Once upon a time, a long long time ago, the Christmas season began the day after Thanksgiving.
That was sufficient time to get into the spirit, view the lights, buy a nice tree and decorate it, watch for the 200th time "It's a Good Life" or that movie about a kid who wants a BB gun for Christmas, and buy whatever was being advertised as "Christmas Specials."
And then the season, promoted by advertisers and businesses, elongated itself to Halloween.
And then it began after Labor Day.
And now we have Christmas in July special sales.
Nevertheless, whenever it begins, we are usually in the spirit and welcome the joys of the season.
Not so much with politics.
Politicians and talk-show bloviators lie and distort truth beginning the day after the previous election and continue their noise until we submit by finally going to the polls and try to vote out the myriad messages that are certainly not of mirth.

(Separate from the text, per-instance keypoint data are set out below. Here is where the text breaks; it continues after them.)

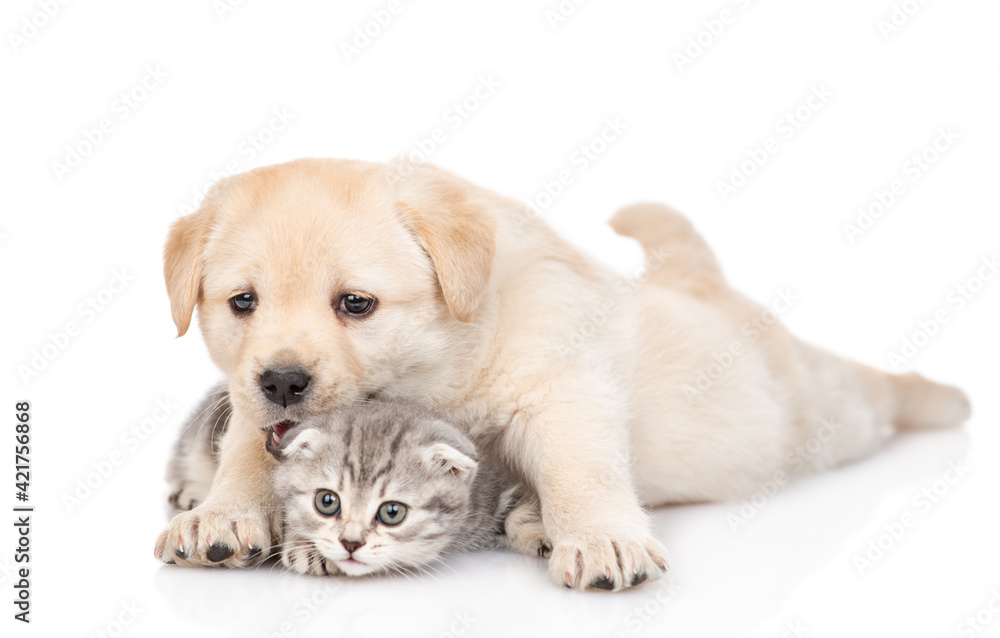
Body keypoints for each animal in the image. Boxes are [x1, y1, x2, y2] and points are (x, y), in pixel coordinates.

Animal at [154, 158, 968, 592]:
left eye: (356, 303)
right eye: (243, 303)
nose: (282, 381)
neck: (450, 360)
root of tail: (699, 280)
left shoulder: (564, 386)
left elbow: (583, 467)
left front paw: (601, 538)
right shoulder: (249, 405)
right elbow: (247, 449)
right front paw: (223, 512)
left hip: (826, 415)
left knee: (879, 393)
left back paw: (946, 399)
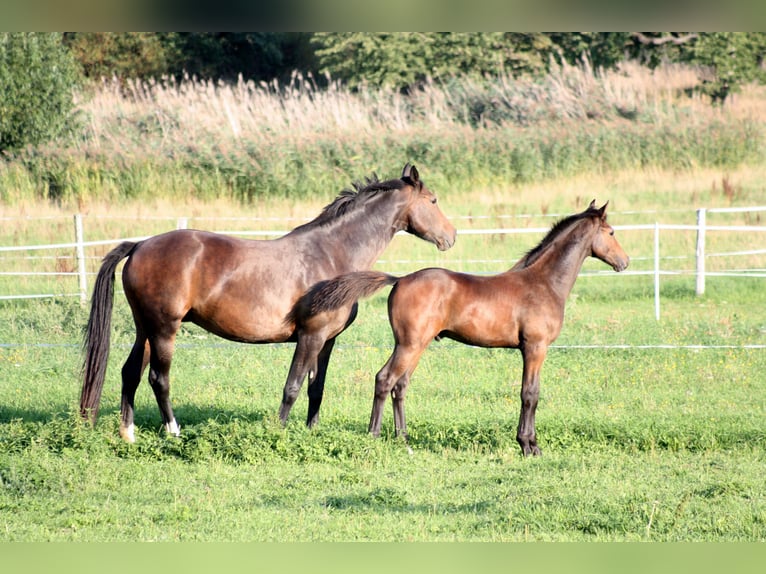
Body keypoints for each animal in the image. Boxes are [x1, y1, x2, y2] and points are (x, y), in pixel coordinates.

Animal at [81, 164, 456, 444]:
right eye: (434, 200)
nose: (451, 237)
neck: (331, 254)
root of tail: (140, 245)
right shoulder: (310, 336)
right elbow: (292, 387)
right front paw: (279, 430)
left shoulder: (327, 341)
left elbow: (316, 388)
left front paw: (311, 431)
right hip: (164, 329)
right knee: (159, 378)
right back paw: (173, 431)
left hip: (145, 328)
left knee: (130, 372)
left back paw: (128, 434)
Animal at [294, 202, 632, 460]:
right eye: (611, 232)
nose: (625, 261)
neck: (544, 283)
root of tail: (400, 279)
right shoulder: (535, 347)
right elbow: (530, 394)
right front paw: (529, 446)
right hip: (410, 344)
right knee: (385, 379)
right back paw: (375, 435)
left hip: (417, 344)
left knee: (400, 385)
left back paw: (404, 438)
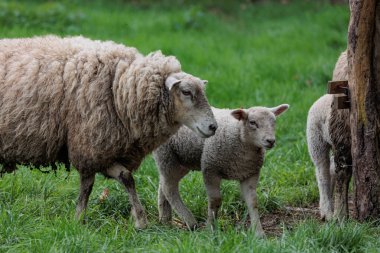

The immediate beneficiaries of an elongated campaign season are the radio and TV media, which should receive about $1 billion in ad buys from the campaigns and outside organizations of President Barack Obama and Gov. Mitt Romney. Heavy TV advertising, more than 80 percent of it negative ads, is now blanketing the major swing states, led by Florida, and closely followed by Ohio, Virginia, Colorado, North Carolina, and Nevada.
The Green Bay and Madison, Wisc., markets are also showing increased media buys, the result of Rep. Paul Ryan being the Republicans' vice-presidential candidate.
Pennsylvania, saturated by advertising in the 2008 election, is far down the list. The Romney campaign appears to have conceded the Keystone state, and is moving its spending into other states. Michigan, another state that saw heavy spending for media buys in 2008, is also out of the Top 10. This is possibly because Romney had been adamant about not helping the failing auto industry, while President Obama, with United Auto Worker concessions, arranged a program to keep the auto industry alive, allow them time to repay multi-million dollar loans, most of which have now been paid back, while forcing them to fast-track energy-efficient vehicles and consolidate duplicate operations.